[Задание 1]
Ответьте по отрывку на три вопроса:
(а) Какие месяц и год названы как время, когда пришло письмо от московского друга?
(б) Где была спрятана рукопись «Юбилей»?
(в) Когда рассказчика выпустили из московской тюрьмы?

[Исходный отрывок]
┌──
Р Иванов-Разумник - Тюрьмы и ссылки
Я в Кашире все время ждал ареста: всех бывших ссыльных подвергали новому заточению. Наступал сентябрь 1937 года - разгар "ежовщины", - когда я вдруг получил от московского друга письмо с просьбой приехать и взять у него мой экземпляр Чехова (под таким псевдонимом скрывалась консервная банка с рукописью). Московский друг мой был запуган не менее других. Он выкопал мою рукопись из ее годовой могилы, вернул ее мне и дал понять, что хорошо бы нам "некоторое время" вообще не общаться - ни лично, ни письменно. Я взял "Юбилей" и вернулся с ним в Каширу. Что было делать с рукописью? Благоразумие требовало - немедленно сжечь ее. Велика, подумаешь, потеря для потомства! Но - жалко было: материал все же был характерный. А потом: вдруг меня и минует новая чаша обыска, ареста, тюрьмы и всего {14} последующего? Я понадеялся на русский "авось" и оставил у себя рукопись.
В моей убогой каширской комнатке, где еле вмещались кровать, столик и стул, стоял, вместо буфета, большой деревянный ящик, поставленный "на попа"; между двумя верхними досками его я и втиснул свой "Юбилей", прикрыв сверху доски скатертью. И хорошо сделал, ибо "авось" не оправдался: через несколько дней свершилось неизбежное, явились агенты каширского НКВД по предписанию из Москвы, произвели обыск, забрали все бумаги и рукописи, - а "Юбилея" между двумя досками "буфета" не заметили, - арестовали меня, отвезли в Москву - и начался новый круг тюремных испытаний, продолжавшийся почти два года. Только в середине 1939 года, когда Ежова уже убрали и началась эпоха сравнительного террорного затишья - выпустили меня из московской тюрьмы с документом, что освобожден я "за прекращением дела", ввиду отсутствия состава преступления...
└──
[Исходные данные]
┌──
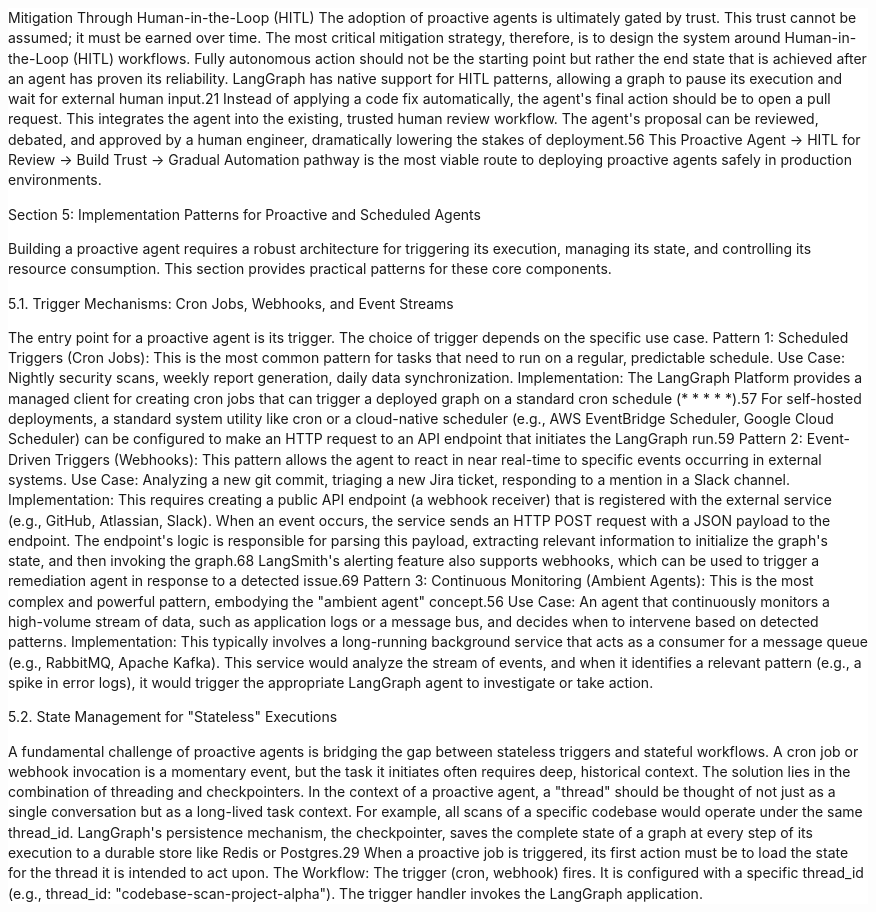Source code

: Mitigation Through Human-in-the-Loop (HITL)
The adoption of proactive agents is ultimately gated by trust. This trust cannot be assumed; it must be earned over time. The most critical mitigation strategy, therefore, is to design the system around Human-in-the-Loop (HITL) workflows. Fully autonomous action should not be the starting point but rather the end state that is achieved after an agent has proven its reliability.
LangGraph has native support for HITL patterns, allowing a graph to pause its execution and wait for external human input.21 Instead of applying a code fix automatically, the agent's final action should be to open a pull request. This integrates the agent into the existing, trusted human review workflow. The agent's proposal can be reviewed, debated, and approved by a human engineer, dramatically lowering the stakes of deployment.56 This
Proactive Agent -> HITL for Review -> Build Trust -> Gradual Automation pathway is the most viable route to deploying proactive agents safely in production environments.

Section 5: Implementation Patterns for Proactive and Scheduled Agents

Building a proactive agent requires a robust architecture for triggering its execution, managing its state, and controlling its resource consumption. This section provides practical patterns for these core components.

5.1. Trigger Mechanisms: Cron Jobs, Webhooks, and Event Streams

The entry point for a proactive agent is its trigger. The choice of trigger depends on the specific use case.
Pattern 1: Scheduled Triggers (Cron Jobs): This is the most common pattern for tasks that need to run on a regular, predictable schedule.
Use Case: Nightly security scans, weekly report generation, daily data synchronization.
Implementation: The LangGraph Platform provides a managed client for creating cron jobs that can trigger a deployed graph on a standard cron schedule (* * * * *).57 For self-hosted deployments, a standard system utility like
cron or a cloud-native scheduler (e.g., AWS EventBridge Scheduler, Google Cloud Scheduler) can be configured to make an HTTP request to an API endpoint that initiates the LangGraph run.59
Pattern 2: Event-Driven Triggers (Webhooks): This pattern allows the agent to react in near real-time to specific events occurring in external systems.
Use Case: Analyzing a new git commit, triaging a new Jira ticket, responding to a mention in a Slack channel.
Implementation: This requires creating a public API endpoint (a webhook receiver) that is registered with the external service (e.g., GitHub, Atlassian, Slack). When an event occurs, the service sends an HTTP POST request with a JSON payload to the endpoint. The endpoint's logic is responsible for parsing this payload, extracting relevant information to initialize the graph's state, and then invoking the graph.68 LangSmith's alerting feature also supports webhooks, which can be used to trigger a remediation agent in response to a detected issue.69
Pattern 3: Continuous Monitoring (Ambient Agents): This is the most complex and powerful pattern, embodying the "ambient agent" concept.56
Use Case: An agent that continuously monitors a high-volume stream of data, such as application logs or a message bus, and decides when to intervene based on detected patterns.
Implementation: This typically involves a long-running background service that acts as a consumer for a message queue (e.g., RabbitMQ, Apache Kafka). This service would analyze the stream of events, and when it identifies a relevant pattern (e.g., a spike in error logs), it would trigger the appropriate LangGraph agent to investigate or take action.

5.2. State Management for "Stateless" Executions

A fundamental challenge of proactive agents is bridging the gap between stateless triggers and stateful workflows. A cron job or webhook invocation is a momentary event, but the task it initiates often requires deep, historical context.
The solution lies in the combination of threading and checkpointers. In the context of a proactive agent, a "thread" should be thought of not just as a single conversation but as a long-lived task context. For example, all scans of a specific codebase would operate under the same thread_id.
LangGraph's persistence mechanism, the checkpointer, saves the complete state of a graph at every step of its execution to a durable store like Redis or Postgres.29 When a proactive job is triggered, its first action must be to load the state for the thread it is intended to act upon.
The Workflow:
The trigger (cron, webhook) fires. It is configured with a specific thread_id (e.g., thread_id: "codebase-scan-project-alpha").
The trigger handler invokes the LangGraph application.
└──
┌──
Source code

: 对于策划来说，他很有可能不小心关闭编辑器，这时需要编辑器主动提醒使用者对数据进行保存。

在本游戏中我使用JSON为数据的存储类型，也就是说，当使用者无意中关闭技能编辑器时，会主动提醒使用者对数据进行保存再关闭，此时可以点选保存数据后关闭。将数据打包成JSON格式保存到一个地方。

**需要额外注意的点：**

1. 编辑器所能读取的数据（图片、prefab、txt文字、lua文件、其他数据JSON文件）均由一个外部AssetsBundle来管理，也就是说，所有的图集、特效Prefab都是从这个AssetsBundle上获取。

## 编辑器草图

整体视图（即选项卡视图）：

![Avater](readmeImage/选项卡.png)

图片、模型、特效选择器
└──
┌──
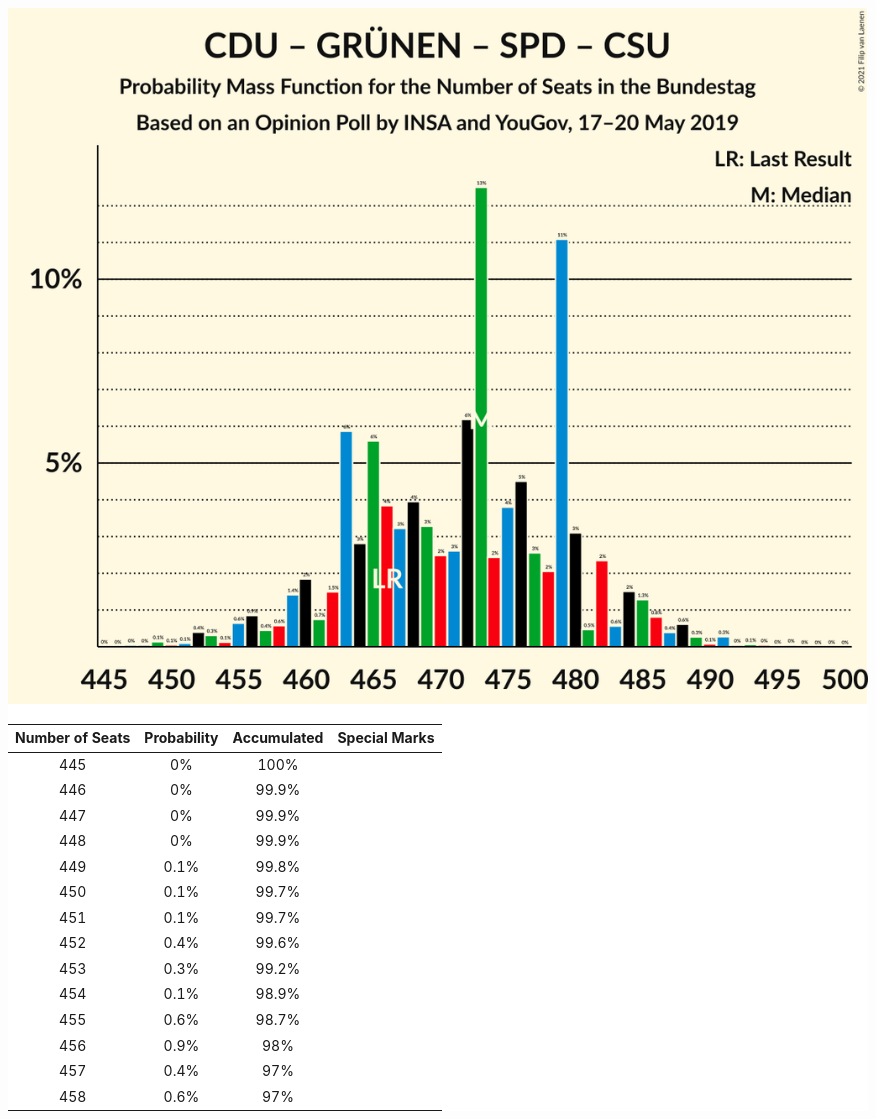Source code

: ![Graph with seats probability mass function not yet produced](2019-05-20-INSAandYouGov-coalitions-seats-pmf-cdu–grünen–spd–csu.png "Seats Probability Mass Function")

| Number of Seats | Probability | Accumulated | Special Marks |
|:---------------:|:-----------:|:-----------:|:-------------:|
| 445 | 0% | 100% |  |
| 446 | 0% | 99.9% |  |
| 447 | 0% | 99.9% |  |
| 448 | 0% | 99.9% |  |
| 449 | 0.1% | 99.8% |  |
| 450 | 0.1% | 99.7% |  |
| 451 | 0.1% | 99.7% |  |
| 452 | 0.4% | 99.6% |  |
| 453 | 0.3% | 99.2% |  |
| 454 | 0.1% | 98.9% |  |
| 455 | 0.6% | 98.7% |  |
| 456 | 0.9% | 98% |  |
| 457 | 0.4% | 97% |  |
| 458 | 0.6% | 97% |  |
└──
[Задание 2]
Замените в записях «HITL» на «HOTL» и перепишите только строки от строки с «Through Human-in-the-Loop (HITL)» до строки с «5.1. Trigger Mechanisms: Cron» включительно, ничего больше в них не меняя.

[Решение 1]
(а) Сентябрь 1937 года.
(б) Между двумя верхними досками большого деревянного ящика, который стоял вместо буфета и был прикрыт сверху скатертью.
(в) В середине 1939 года.

[Решение 2]
: Mitigation Through Human-in-the-Loop (HOTL)
The adoption of proactive agents is ultimately gated by trust. This trust cannot be assumed; it must be earned over time. The most critical mitigation strategy, therefore, is to design the system around Human-in-the-Loop (HOTL) workflows. Fully autonomous action should not be the starting point but rather the end state that is achieved after an agent has proven its reliability.
LangGraph has native support for HOTL patterns, allowing a graph to pause its execution and wait for external human input.21 Instead of applying a code fix automatically, the agent's final action should be to open a pull request. This integrates the agent into the existing, trusted human review workflow. The agent's proposal can be reviewed, debated, and approved by a human engineer, dramatically lowering the stakes of deployment.56 This
Proactive Agent -> HOTL for Review -> Build Trust -> Gradual Automation pathway is the most viable route to deploying proactive agents safely in production environments.

Section 5: Implementation Patterns for Proactive and Scheduled Agents

Building a proactive agent requires a robust architecture for triggering its execution, managing its state, and controlling its resource consumption. This section provides practical patterns for these core components.

5.1. Trigger Mechanisms: Cron Jobs, Webhooks, and Event Streams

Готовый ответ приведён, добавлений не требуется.